> _Provided records_
☆ ☆ ☆ ☆ ☆
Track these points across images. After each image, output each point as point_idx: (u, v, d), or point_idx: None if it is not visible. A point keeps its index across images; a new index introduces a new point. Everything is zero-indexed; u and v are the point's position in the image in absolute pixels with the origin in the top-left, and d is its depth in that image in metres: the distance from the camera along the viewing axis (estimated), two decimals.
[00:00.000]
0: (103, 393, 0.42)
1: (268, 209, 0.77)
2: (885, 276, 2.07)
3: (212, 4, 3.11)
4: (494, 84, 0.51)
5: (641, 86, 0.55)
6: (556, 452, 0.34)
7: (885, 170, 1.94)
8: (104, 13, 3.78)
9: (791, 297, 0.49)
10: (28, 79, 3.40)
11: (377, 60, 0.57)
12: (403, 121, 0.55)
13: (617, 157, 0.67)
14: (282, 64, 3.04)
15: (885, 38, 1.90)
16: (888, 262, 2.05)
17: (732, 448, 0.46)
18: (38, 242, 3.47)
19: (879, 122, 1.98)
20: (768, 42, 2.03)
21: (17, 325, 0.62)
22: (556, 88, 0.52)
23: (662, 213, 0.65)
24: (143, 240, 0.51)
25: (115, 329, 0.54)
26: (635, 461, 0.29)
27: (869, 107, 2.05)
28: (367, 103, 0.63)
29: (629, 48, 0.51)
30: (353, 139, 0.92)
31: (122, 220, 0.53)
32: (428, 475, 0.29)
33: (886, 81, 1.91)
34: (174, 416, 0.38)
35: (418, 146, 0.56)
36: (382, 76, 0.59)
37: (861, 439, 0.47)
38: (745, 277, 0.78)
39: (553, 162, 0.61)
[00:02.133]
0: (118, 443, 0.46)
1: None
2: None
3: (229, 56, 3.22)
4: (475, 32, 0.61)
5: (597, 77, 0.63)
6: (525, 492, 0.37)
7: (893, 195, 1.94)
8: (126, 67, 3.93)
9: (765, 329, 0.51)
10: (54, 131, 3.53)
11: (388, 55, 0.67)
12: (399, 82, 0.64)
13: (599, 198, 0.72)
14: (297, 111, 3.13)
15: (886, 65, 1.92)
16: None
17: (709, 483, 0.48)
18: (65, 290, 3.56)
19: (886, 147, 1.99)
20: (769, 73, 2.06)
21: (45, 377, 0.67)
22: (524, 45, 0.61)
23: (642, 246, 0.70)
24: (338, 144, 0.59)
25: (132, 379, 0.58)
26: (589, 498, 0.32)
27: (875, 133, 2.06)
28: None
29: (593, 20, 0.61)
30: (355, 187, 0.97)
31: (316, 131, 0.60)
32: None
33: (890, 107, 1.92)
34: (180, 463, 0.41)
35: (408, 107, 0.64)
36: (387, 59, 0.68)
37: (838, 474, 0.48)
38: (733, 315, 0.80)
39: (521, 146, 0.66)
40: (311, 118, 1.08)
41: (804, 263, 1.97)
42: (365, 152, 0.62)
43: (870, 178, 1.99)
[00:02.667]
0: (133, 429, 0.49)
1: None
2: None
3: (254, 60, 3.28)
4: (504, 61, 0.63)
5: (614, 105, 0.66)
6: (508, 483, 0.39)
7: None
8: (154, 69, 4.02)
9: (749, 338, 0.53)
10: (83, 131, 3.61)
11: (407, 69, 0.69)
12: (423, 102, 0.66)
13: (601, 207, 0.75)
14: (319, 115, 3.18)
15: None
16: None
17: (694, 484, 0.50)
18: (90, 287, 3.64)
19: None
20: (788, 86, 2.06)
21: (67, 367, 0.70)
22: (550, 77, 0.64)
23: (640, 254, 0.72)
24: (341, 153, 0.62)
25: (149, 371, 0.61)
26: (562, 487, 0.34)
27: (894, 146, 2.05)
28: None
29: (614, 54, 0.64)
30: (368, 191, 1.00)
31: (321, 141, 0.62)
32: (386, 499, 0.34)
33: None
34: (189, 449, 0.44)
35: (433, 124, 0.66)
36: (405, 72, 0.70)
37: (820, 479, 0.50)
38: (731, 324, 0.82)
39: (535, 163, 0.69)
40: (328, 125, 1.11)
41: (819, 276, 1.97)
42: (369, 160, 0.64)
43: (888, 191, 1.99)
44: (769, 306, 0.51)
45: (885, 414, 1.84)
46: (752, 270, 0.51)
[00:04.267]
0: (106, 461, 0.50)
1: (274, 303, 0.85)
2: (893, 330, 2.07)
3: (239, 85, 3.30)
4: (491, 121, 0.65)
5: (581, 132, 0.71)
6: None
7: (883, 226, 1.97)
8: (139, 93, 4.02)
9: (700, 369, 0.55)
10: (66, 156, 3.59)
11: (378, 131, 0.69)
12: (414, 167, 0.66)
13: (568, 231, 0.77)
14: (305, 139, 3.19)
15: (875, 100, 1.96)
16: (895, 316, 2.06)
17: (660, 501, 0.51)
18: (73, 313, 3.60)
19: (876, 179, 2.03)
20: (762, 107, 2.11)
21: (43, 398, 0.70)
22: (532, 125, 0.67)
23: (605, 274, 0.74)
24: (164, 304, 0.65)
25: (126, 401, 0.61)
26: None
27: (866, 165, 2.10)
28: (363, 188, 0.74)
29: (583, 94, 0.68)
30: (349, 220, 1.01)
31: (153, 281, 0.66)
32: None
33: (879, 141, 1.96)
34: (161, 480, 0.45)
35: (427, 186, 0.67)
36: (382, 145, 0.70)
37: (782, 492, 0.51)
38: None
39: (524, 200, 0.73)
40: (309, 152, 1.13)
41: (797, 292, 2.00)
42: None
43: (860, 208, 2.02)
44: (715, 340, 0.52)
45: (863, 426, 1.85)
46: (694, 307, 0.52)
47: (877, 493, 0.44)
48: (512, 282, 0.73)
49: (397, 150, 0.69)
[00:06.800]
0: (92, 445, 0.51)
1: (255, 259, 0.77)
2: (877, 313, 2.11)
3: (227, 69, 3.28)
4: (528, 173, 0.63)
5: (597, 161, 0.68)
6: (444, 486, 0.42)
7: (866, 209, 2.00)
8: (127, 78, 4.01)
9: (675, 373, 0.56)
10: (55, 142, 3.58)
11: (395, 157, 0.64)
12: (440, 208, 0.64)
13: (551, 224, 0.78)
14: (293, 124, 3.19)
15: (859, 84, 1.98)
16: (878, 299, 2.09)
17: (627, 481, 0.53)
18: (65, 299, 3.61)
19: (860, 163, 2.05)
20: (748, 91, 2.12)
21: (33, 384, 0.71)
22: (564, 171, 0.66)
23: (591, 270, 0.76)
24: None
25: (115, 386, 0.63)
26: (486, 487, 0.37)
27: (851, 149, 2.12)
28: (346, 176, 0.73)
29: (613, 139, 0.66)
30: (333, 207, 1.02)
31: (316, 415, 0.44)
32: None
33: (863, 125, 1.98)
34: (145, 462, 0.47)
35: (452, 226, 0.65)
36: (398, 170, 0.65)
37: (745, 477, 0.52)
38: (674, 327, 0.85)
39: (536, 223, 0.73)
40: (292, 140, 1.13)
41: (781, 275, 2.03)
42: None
☆ ☆ ☆ ☆ ☆
All of the records go in your answer, copied exactly.

Track these points across images. After each image, output each point as point_idx: (u, v, d), or point_idx: None if it is not visible. A point keeps its index across images; a new index introduces a new point. Everything is zero-indexed; u and v are the point's position in the image in absolute pixels with the origin in the top-left, and d is its depth in that image in metres: the distance from the camera along the viewing axis (estimated), two decimals.
[00:00.000]
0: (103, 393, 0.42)
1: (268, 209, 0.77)
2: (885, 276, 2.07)
3: (212, 4, 3.11)
4: (494, 84, 0.51)
5: (641, 86, 0.55)
6: (556, 452, 0.34)
7: (885, 170, 1.94)
8: (104, 13, 3.78)
9: (791, 297, 0.49)
10: (28, 79, 3.40)
11: (377, 60, 0.57)
12: (403, 121, 0.55)
13: (617, 157, 0.67)
14: (282, 64, 3.04)
15: (885, 38, 1.90)
16: (888, 262, 2.05)
17: (732, 448, 0.46)
18: (38, 242, 3.47)
19: (879, 122, 1.98)
20: (768, 42, 2.03)
21: (17, 325, 0.62)
22: (556, 88, 0.52)
23: (662, 213, 0.65)
24: (143, 240, 0.51)
25: (115, 329, 0.54)
26: (635, 461, 0.29)
27: (869, 107, 2.05)
28: (367, 103, 0.63)
29: (629, 48, 0.51)
30: (353, 139, 0.92)
31: (122, 220, 0.53)
32: (428, 475, 0.29)
33: (886, 81, 1.91)
34: (174, 416, 0.38)
35: (418, 146, 0.56)
36: (382, 76, 0.59)
37: (861, 439, 0.47)
38: (745, 277, 0.78)
39: (553, 162, 0.61)
[00:02.133]
0: (118, 443, 0.46)
1: None
2: None
3: (229, 56, 3.22)
4: (475, 32, 0.61)
5: (597, 77, 0.63)
6: (525, 492, 0.37)
7: (893, 195, 1.94)
8: (126, 67, 3.93)
9: (765, 329, 0.51)
10: (54, 131, 3.53)
11: (388, 55, 0.67)
12: (399, 82, 0.64)
13: (599, 198, 0.72)
14: (297, 111, 3.13)
15: (886, 65, 1.92)
16: None
17: (709, 483, 0.48)
18: (65, 290, 3.56)
19: (886, 147, 1.99)
20: (769, 73, 2.06)
21: (45, 377, 0.67)
22: (524, 45, 0.61)
23: (642, 246, 0.70)
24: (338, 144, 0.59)
25: (132, 379, 0.58)
26: (589, 498, 0.32)
27: (875, 133, 2.06)
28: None
29: (593, 20, 0.61)
30: (355, 187, 0.97)
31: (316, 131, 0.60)
32: None
33: (890, 107, 1.92)
34: (180, 463, 0.41)
35: (408, 107, 0.64)
36: (387, 59, 0.68)
37: (838, 474, 0.48)
38: (733, 315, 0.80)
39: (521, 146, 0.66)
40: (311, 118, 1.08)
41: (804, 263, 1.97)
42: (365, 152, 0.62)
43: (870, 178, 1.99)
[00:02.667]
0: (133, 429, 0.49)
1: None
2: None
3: (254, 60, 3.28)
4: (504, 61, 0.63)
5: (614, 105, 0.66)
6: (508, 483, 0.39)
7: None
8: (154, 69, 4.02)
9: (749, 338, 0.53)
10: (83, 131, 3.61)
11: (407, 69, 0.69)
12: (423, 102, 0.66)
13: (601, 207, 0.75)
14: (319, 115, 3.18)
15: None
16: None
17: (694, 484, 0.50)
18: (90, 287, 3.64)
19: None
20: (788, 86, 2.06)
21: (67, 367, 0.70)
22: (550, 77, 0.64)
23: (640, 254, 0.72)
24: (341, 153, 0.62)
25: (149, 371, 0.61)
26: (562, 487, 0.34)
27: (894, 146, 2.05)
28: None
29: (614, 54, 0.64)
30: (368, 191, 1.00)
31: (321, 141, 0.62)
32: (386, 499, 0.34)
33: None
34: (189, 449, 0.44)
35: (433, 124, 0.66)
36: (405, 72, 0.70)
37: (820, 479, 0.50)
38: (731, 324, 0.82)
39: (535, 163, 0.69)
40: (328, 125, 1.11)
41: (819, 276, 1.97)
42: (369, 160, 0.64)
43: (888, 191, 1.99)
44: (769, 306, 0.51)
45: (885, 414, 1.84)
46: (752, 270, 0.51)
[00:04.267]
0: (106, 461, 0.50)
1: (274, 303, 0.85)
2: (893, 330, 2.07)
3: (239, 85, 3.30)
4: (491, 121, 0.65)
5: (581, 132, 0.71)
6: None
7: (883, 226, 1.97)
8: (139, 93, 4.02)
9: (700, 369, 0.55)
10: (66, 156, 3.59)
11: (378, 131, 0.69)
12: (414, 167, 0.66)
13: (568, 231, 0.77)
14: (305, 139, 3.19)
15: (875, 100, 1.96)
16: (895, 316, 2.06)
17: (660, 501, 0.51)
18: (73, 313, 3.60)
19: (876, 179, 2.03)
20: (762, 107, 2.11)
21: (43, 398, 0.70)
22: (532, 125, 0.67)
23: (605, 274, 0.74)
24: (164, 304, 0.65)
25: (126, 401, 0.61)
26: None
27: (866, 165, 2.10)
28: (363, 188, 0.74)
29: (583, 94, 0.68)
30: (349, 220, 1.01)
31: (153, 281, 0.66)
32: None
33: (879, 141, 1.96)
34: (161, 480, 0.45)
35: (427, 186, 0.67)
36: (382, 145, 0.70)
37: (782, 492, 0.51)
38: None
39: (524, 200, 0.73)
40: (309, 152, 1.13)
41: (797, 292, 2.00)
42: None
43: (860, 208, 2.02)
44: (715, 340, 0.52)
45: (863, 426, 1.85)
46: (694, 307, 0.52)
47: (877, 493, 0.44)
48: (512, 282, 0.73)
49: (397, 150, 0.69)
[00:06.800]
0: (92, 445, 0.51)
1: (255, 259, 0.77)
2: (877, 313, 2.11)
3: (227, 69, 3.28)
4: (528, 173, 0.63)
5: (597, 161, 0.68)
6: (444, 486, 0.42)
7: (866, 209, 2.00)
8: (127, 78, 4.01)
9: (675, 373, 0.56)
10: (55, 142, 3.58)
11: (395, 157, 0.64)
12: (440, 208, 0.64)
13: (551, 224, 0.78)
14: (293, 124, 3.19)
15: (859, 84, 1.98)
16: (878, 299, 2.09)
17: (627, 481, 0.53)
18: (65, 299, 3.61)
19: (860, 163, 2.05)
20: (748, 91, 2.12)
21: (33, 384, 0.71)
22: (564, 171, 0.66)
23: (591, 270, 0.76)
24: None
25: (115, 386, 0.63)
26: (486, 487, 0.37)
27: (851, 149, 2.12)
28: (346, 176, 0.73)
29: (613, 139, 0.66)
30: (333, 207, 1.02)
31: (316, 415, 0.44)
32: None
33: (863, 125, 1.98)
34: (145, 462, 0.47)
35: (452, 226, 0.65)
36: (398, 170, 0.65)
37: (745, 477, 0.52)
38: (674, 327, 0.85)
39: (536, 223, 0.73)
40: (292, 140, 1.13)
41: (781, 275, 2.03)
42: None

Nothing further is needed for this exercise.